* **WHAT IS REQUIRED**
Your job is to copy all the entries precisely as they stand.

(ENTRIES SUPPLIED Opens)

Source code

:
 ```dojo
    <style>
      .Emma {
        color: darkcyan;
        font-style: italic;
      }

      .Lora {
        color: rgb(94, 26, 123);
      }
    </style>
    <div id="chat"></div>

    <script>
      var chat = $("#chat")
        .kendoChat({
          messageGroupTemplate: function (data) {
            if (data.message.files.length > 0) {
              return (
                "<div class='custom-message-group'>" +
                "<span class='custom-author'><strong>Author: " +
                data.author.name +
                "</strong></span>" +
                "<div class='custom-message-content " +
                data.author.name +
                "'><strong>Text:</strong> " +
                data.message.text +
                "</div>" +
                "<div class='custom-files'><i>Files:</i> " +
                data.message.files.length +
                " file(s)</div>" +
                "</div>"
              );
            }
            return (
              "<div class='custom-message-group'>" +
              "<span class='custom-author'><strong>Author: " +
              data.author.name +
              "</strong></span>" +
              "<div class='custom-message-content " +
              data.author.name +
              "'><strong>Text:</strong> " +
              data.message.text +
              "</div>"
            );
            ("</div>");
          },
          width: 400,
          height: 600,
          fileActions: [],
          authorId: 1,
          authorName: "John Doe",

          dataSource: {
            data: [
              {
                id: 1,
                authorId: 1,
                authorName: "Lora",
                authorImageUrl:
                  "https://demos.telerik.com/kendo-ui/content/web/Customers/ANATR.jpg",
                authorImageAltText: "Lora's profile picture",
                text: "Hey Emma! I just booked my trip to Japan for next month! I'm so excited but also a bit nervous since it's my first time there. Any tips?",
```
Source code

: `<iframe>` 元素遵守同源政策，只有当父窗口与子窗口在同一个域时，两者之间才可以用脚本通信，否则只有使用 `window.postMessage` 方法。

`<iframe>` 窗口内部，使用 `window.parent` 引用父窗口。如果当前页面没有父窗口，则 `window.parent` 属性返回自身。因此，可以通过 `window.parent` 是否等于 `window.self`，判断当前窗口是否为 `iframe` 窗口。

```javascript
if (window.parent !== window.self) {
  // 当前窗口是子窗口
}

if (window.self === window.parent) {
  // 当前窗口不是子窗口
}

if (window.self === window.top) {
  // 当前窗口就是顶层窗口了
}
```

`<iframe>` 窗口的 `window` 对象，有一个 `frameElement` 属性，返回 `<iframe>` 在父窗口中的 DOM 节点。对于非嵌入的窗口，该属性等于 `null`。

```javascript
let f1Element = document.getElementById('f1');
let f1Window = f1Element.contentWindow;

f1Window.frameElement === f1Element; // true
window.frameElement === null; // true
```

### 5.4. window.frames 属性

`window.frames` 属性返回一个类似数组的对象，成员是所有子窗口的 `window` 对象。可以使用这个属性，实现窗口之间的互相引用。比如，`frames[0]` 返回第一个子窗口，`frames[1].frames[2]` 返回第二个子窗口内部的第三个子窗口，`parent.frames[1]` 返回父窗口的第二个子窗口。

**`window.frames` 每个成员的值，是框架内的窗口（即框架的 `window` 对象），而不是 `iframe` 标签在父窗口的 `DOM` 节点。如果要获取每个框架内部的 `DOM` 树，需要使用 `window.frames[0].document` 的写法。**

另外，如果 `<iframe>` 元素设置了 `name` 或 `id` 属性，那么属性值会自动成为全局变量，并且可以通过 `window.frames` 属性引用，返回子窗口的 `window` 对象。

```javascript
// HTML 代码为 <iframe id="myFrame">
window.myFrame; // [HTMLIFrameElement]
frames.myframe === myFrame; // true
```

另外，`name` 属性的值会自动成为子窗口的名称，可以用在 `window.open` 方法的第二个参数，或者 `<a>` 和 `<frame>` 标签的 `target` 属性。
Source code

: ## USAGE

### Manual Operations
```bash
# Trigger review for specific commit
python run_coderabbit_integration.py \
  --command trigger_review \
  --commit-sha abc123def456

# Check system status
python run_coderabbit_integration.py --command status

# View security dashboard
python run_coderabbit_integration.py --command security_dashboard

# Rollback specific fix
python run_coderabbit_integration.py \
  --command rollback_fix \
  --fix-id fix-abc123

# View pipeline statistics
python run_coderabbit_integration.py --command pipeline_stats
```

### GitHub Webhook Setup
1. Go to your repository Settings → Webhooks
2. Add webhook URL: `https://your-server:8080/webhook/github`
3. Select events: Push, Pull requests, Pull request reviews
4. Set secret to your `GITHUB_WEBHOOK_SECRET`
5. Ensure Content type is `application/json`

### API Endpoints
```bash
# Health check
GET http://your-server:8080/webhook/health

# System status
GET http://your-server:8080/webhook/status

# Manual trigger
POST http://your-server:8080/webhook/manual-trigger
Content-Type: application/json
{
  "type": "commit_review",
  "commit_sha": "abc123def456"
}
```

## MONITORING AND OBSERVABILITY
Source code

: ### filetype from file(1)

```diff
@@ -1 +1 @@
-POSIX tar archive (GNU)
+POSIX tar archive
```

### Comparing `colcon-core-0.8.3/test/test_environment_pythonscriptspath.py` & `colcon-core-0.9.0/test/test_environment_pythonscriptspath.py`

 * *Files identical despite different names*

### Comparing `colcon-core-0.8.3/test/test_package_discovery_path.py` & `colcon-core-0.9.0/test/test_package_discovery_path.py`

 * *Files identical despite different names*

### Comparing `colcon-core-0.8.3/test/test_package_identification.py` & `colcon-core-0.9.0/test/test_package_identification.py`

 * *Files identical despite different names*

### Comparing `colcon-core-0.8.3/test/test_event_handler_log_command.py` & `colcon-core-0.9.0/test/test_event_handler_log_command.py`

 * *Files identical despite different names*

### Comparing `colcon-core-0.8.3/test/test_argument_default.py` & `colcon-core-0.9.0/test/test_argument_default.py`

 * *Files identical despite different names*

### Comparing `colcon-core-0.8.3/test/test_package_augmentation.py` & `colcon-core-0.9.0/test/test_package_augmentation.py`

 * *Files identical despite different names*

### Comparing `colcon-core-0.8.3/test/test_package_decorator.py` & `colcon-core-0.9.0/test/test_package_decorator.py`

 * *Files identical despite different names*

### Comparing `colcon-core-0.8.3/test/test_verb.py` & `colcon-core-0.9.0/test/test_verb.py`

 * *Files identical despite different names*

(ENTRIES SUPPLIED Closes)

* **ANSWER TO THE EXERCISE**
Source code

:
 ```dojo
    <style>
      .Emma {
        color: darkcyan;
        font-style: italic;
      }

      .Lora {
        color: rgb(94, 26, 123);
      }
    </style>
    <div id="chat"></div>

    <script>
      var chat = $("#chat")
        .kendoChat({
          messageGroupTemplate: function (data) {
            if (data.message.files.length > 0) {
              return (
                "<div class='custom-message-group'>" +
                "<span class='custom-author'><strong>Author: " +
                data.author.name +
                "</strong></span>" +
                "<div class='custom-message-content " +
                data.author.name +
                "'><strong>Text:</strong> " +
                data.message.text +
                "</div>" +
                "<div class='custom-files'><i>Files:</i> " +
                data.message.files.length +
                " file(s)</div>" +
                "</div>"
              );
            }
            return (
              "<div class='custom-message-group'>" +
              "<span class='custom-author'><strong>Author: " +
              data.author.name +
              "</strong></span>" +
              "<div class='custom-message-content " +
              data.author.name +
              "'><strong>Text:</strong> " +
              data.message.text +
              "</div>"
            );
            ("</div>");
          },
          width: 400,
          height: 600,
          fileActions: [],
          authorId: 1,
          authorName: "John Doe",

          dataSource: {
            data: [
              {
                id: 1,
                authorId: 1,
                authorName: "Lora",
                authorImageUrl:
                  "https://demos.telerik.com/kendo-ui/content/web/Customers/ANATR.jpg",
                authorImageAltText: "Lora's profile picture",
                text: "Hey Emma! I just booked my trip to Japan for next month! I'm so excited but also a bit nervous since it's my first time there. Any tips?",
```
Source code

: `<iframe>` 元素遵守同源政策，只有当父窗口与子窗口在同一个域时，两者之间才可以用脚本通信，否则只有使用 `window.postMessage` 方法。

`<iframe>` 窗口内部，使用 `window.parent` 引用父窗口。如果当前页面没有父窗口，则 `window.parent` 属性返回自身。因此，可以通过 `window.parent` 是否等于 `window.self`，判断当前窗口是否为 `iframe` 窗口。

```javascript
if (window.parent !== window.self) {
  // 当前窗口是子窗口
}

if (window.self === window.parent) {
  // 当前窗口不是子窗口
}

if (window.self === window.top) {
  // 当前窗口就是顶层窗口了
}
```

`<iframe>` 窗口的 `window` 对象，有一个 `frameElement` 属性，返回 `<iframe>` 在父窗口中的 DOM 节点。对于非嵌入的窗口，该属性等于 `null`。

```javascript
let f1Element = document.getElementById('f1');
let f1Window = f1Element.contentWindow;

f1Window.frameElement === f1Element; // true
window.frameElement === null; // true
```

### 5.4. window.frames 属性

`window.frames` 属性返回一个类似数组的对象，成员是所有子窗口的 `window` 对象。可以使用这个属性，实现窗口之间的互相引用。比如，`frames[0]` 返回第一个子窗口，`frames[1].frames[2]` 返回第二个子窗口内部的第三个子窗口，`parent.frames[1]` 返回父窗口的第二个子窗口。

**`window.frames` 每个成员的值，是框架内的窗口（即框架的 `window` 对象），而不是 `iframe` 标签在父窗口的 `DOM` 节点。如果要获取每个框架内部的 `DOM` 树，需要使用 `window.frames[0].document` 的写法。**

另外，如果 `<iframe>` 元素设置了 `name` 或 `id` 属性，那么属性值会自动成为全局变量，并且可以通过 `window.frames` 属性引用，返回子窗口的 `window` 对象。

```javascript
// HTML 代码为 <iframe id="myFrame">
window.myFrame; // [HTMLIFrameElement]
frames.myframe === myFrame; // true
```

另外，`name` 属性的值会自动成为子窗口的名称，可以用在 `window.open` 方法的第二个参数，或者 `<a>` 和 `<frame>` 标签的 `target` 属性。
Source code

: ## USAGE

### Manual Operations
```bash
# Trigger review for specific commit
python run_coderabbit_integration.py \
  --command trigger_review \
  --commit-sha abc123def456

# Check system status
python run_coderabbit_integration.py --command status

# View security dashboard
python run_coderabbit_integration.py --command security_dashboard

# Rollback specific fix
python run_coderabbit_integration.py \
  --command rollback_fix \
  --fix-id fix-abc123

# View pipeline statistics
python run_coderabbit_integration.py --command pipeline_stats
```

### GitHub Webhook Setup
1. Go to your repository Settings → Webhooks
2. Add webhook URL: `https://your-server:8080/webhook/github`
3. Select events: Push, Pull requests, Pull request reviews
4. Set secret to your `GITHUB_WEBHOOK_SECRET`
5. Ensure Content type is `application/json`

### API Endpoints
```bash
# Health check
GET http://your-server:8080/webhook/health

# System status
GET http://your-server:8080/webhook/status

# Manual trigger
POST http://your-server:8080/webhook/manual-trigger
Content-Type: application/json
{
  "type": "commit_review",
  "commit_sha": "abc123def456"
}
```

## MONITORING AND OBSERVABILITY
Source code

: ### filetype from file(1)

```diff
@@ -1 +1 @@
-POSIX tar archive (GNU)
+POSIX tar archive
```

### Comparing `colcon-core-0.8.3/test/test_environment_pythonscriptspath.py` & `colcon-core-0.9.0/test/test_environment_pythonscriptspath.py`

 * *Files identical despite different names*

### Comparing `colcon-core-0.8.3/test/test_package_discovery_path.py` & `colcon-core-0.9.0/test/test_package_discovery_path.py`

 * *Files identical despite different names*

### Comparing `colcon-core-0.8.3/test/test_package_identification.py` & `colcon-core-0.9.0/test/test_package_identification.py`

 * *Files identical despite different names*

### Comparing `colcon-core-0.8.3/test/test_event_handler_log_command.py` & `colcon-core-0.9.0/test/test_event_handler_log_command.py`

 * *Files identical despite different names*

### Comparing `colcon-core-0.8.3/test/test_argument_default.py` & `colcon-core-0.9.0/test/test_argument_default.py`

 * *Files identical despite different names*

### Comparing `colcon-core-0.8.3/test/test_package_augmentation.py` & `colcon-core-0.9.0/test/test_package_augmentation.py`

 * *Files identical despite different names*

### Comparing `colcon-core-0.8.3/test/test_package_decorator.py` & `colcon-core-0.9.0/test/test_package_decorator.py`

 * *Files identical despite different names*

### Comparing `colcon-core-0.8.3/test/test_verb.py` & `colcon-core-0.9.0/test/test_verb.py`

 * *Files identical despite different names*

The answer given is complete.